The intent of this research is to develop and optimize techniques currently used to produce mouse disease models in an animal more closely related to humans, the monkey. Once optimized techniques are available to produce genetically modified monkeys, relevant disease models can be produced, which will lead to improved therapies and ultimately cures.
In order to produce a genetically modified monkey, Anthony Chan, Ph.D., and colleagues introduced the GFP gene (green fluorescent protein) to monkey eggs, which expressed a green protein. The GFP gene was used due to the ease in detection, it is commonly used throughout research labs, and it's been proven safe in animal models. After the GFP gene entered the egg, fertilization was accomplished by injecting a single sperm into the egg, known as intracytoplasmic sperm injection (ICSI).
The GFP gene was transmitted to the monkey egg using a neutralized retroviral vector. Most commonly, viruses are associated with illnesses. However, scientists and physicians utilize neutralized vectors to both produce transgenic animals for disease models and use similar viruses to treat diseases in humans. Viruses have the unique ability to introduce DNA into cells, thus scientists take advantage of this ability to introduce genetic information to produce relevant animal models or clinical treatments to patients. These viruses have been modified with no ability to replicate or cause disease.

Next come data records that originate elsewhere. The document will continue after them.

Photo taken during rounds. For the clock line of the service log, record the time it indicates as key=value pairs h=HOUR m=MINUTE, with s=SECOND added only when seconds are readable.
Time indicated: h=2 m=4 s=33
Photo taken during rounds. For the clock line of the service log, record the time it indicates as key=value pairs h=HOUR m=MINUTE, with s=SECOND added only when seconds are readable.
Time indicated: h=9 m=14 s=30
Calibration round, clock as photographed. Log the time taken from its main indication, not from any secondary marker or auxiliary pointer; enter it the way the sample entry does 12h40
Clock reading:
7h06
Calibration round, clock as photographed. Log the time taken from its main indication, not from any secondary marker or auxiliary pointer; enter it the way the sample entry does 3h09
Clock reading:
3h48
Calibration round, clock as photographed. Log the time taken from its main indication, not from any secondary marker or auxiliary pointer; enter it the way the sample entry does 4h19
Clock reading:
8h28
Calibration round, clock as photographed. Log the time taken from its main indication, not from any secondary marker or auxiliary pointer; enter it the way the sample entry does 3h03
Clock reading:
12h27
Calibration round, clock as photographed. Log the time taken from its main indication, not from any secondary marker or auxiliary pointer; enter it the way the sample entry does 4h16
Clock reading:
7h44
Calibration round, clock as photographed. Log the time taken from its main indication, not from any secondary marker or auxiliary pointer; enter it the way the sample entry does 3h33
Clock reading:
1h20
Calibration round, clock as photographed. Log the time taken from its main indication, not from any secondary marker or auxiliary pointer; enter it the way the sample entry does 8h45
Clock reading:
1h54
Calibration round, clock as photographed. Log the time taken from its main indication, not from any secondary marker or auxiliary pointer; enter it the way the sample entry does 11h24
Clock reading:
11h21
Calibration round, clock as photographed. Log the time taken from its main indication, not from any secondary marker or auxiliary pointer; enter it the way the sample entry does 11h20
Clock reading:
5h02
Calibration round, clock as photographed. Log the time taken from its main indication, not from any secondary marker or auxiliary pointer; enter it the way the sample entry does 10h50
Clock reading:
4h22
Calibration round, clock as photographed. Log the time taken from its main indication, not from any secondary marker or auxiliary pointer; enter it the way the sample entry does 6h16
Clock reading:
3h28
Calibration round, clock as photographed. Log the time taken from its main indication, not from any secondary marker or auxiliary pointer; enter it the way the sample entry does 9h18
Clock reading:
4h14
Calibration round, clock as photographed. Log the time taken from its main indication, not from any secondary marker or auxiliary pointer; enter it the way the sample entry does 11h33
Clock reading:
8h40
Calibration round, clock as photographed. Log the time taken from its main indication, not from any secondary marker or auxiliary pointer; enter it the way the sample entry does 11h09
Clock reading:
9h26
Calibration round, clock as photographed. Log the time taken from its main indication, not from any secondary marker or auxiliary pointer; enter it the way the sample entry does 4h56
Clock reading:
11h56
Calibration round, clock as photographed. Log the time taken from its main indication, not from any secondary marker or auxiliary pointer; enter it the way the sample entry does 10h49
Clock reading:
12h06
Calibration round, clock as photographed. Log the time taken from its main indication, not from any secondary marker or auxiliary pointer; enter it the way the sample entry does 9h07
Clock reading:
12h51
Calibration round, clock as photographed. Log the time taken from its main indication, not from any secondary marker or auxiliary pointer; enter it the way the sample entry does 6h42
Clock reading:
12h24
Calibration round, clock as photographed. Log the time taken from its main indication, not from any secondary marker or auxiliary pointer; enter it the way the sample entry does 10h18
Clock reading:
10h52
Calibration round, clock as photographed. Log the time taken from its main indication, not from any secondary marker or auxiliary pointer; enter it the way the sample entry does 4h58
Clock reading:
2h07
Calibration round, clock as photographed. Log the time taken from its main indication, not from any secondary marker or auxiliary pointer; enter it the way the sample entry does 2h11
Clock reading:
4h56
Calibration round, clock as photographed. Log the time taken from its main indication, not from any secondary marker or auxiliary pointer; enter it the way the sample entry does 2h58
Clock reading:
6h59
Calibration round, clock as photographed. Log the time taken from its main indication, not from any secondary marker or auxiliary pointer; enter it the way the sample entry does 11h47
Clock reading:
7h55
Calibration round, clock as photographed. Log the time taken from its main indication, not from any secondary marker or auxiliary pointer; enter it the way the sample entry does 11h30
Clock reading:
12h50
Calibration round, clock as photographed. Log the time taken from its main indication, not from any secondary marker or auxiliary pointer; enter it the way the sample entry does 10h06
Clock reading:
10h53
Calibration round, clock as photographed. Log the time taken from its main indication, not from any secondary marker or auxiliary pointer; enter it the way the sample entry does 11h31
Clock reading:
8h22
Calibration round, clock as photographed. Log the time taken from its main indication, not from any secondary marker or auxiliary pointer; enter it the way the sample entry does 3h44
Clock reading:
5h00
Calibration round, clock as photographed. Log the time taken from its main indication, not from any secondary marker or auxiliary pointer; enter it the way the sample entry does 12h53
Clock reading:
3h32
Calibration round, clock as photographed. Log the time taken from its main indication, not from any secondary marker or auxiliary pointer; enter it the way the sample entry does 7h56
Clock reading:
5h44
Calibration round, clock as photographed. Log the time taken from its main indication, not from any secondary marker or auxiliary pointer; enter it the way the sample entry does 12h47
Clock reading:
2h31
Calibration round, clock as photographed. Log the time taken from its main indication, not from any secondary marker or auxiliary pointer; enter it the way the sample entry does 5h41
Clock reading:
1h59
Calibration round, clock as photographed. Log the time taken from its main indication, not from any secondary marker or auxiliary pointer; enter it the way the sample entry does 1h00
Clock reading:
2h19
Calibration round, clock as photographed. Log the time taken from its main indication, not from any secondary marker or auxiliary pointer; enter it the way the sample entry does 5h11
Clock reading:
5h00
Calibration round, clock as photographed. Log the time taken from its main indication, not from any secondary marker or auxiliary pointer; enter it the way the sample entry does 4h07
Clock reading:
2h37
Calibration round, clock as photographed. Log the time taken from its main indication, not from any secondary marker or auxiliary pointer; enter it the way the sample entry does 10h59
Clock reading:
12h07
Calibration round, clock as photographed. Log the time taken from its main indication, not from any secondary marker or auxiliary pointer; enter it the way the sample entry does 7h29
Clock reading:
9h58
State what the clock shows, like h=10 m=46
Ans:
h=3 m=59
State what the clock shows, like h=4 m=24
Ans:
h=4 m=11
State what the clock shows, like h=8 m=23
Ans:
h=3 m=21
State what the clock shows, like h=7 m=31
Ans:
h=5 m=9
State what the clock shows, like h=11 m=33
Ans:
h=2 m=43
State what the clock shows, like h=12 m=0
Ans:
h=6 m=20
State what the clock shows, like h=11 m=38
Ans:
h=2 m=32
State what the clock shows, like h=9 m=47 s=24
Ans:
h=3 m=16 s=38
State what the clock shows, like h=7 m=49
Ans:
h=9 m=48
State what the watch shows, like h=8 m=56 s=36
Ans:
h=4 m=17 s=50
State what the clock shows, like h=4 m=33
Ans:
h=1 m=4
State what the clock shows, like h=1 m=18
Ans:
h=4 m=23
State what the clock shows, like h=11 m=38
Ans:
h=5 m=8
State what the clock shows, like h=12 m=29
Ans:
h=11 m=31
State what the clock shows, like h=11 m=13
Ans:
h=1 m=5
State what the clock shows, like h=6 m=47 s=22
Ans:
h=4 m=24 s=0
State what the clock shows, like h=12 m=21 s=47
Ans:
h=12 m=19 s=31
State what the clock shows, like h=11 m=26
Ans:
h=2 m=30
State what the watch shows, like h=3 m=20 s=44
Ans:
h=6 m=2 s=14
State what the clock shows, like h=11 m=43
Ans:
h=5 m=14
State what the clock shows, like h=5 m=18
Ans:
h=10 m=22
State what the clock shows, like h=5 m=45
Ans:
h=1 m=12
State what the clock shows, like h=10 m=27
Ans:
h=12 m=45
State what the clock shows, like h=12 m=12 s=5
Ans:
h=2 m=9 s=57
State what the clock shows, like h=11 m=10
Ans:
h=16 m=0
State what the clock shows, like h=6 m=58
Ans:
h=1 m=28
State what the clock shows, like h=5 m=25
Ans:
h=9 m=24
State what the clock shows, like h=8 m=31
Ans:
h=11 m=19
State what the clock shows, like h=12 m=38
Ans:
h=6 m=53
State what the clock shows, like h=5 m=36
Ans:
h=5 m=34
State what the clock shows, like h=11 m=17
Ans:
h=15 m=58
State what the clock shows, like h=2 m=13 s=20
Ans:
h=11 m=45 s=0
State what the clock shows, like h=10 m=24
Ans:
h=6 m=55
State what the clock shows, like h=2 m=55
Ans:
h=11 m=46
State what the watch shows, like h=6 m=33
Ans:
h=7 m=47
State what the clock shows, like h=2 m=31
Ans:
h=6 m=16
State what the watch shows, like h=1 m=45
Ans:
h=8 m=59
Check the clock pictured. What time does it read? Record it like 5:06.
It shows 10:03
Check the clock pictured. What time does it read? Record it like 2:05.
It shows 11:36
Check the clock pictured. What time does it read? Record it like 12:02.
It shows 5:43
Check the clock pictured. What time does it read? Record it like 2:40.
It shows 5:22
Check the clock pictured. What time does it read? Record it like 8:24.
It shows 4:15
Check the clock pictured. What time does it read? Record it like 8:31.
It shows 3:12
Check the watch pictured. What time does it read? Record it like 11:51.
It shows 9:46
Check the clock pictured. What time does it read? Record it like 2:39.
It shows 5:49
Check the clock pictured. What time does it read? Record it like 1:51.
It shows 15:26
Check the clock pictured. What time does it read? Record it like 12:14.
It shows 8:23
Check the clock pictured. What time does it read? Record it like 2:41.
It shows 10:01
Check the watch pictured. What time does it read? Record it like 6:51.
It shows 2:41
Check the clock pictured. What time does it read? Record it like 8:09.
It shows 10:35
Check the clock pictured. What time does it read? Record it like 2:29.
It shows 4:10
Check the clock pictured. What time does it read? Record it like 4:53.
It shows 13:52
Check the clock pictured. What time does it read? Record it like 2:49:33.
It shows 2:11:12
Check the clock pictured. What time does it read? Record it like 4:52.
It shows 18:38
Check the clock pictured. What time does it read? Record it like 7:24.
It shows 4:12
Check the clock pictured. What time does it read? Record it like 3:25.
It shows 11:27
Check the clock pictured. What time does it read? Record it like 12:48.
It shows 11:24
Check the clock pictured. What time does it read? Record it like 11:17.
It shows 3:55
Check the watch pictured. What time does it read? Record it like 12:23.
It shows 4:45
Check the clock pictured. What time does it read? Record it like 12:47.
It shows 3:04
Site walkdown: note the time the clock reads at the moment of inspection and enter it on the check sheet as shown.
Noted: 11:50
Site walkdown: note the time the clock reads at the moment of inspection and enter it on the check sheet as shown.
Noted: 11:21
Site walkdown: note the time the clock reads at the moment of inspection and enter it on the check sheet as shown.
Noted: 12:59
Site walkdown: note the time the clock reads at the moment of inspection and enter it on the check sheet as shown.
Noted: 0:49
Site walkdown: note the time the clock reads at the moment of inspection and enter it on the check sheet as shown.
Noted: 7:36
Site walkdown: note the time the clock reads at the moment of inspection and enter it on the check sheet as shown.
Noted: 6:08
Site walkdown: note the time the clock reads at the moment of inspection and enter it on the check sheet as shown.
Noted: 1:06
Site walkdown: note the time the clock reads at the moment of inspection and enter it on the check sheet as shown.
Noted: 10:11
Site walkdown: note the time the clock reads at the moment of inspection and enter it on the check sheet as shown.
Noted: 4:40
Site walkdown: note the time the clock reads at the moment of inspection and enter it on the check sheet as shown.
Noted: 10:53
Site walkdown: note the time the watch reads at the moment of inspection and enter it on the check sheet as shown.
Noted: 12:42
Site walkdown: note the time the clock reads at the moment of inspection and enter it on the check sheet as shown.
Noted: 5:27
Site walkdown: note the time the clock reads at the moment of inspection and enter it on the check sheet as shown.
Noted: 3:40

Chan began with 224 monkey eggs, and while using two versions of the viral vector (each varied in their control switch, also known as a promoter), he chose 40 embryos to transfer to surrogate monkey females, at two embryos per monkey surrogate. From these transfers, five pregnancies were established, consisting of one blighted pregnancy (no fetal development), one set of twins and three single pregnancies.
At approximately halfway through the pregnancy, the twins were unfortunately lost to miscarriage, but each of the three single pregnancies led to healthy offspring, one carrying the GFP reporter gene, who is named ANDi. The name ANDi was chosen due to the method in which the reporter gene (GFP) incorporates into the monkey's DNA. The reporter gene is first copied in a reverse orientation and then is inserted into the monkey's DNA (inserted DNA backward = ANDi). The miscarriages also were carrying the GFP gene.
This work demonstrates that through the use of a modified virus, scientists now can produce genetically modified monkeys to use as improved models of human disease. With the availability of improved animal models, treatments and cures will more quickly move from laboratories to patients.